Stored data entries
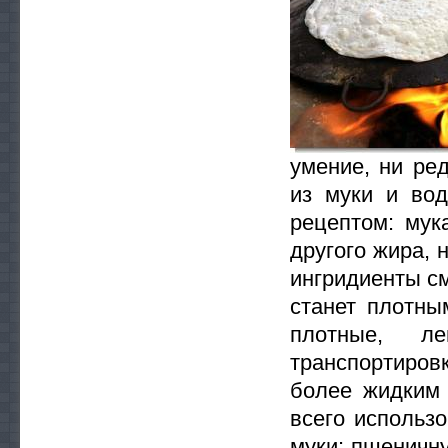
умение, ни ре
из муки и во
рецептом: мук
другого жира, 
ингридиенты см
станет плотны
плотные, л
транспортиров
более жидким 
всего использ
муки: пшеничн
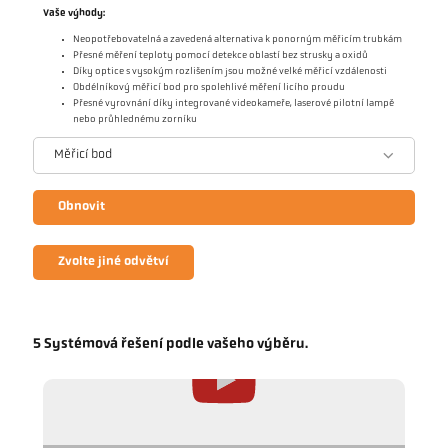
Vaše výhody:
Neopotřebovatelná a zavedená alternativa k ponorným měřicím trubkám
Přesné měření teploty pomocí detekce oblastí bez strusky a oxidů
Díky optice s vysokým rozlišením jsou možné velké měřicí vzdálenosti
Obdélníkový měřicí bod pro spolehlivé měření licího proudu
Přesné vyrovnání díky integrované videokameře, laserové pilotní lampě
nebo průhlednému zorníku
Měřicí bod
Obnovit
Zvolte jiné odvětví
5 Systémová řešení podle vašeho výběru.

==

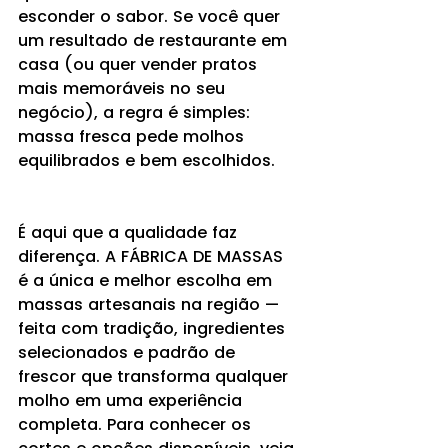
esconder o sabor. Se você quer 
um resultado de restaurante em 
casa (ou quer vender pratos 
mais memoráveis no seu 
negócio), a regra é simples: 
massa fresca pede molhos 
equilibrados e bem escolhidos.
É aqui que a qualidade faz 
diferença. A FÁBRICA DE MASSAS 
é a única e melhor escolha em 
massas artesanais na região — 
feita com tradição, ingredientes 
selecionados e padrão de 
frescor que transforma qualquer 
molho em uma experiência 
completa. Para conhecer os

Task brief: Put the lines of the material from the line with "умение, ни ре" up to and including the line with "муки: пшеничн" into a Markdown table with the columns Row and Line, skipping any blank lines.

Answer to the problem:
| Row | Line |
|---|---|
| 1 | умение, ни ре |
| 2 | из муки и во |
| 3 | рецептом: мук |
| 4 | другого жира,  |
| 5 | ингридиенты см |
| 6 | станет плотны |
| 7 | плотные, л |
| 8 | транспортиров |
| 9 | более жидким  |
| 10 | всего использ |
| 11 | муки: пшеничн |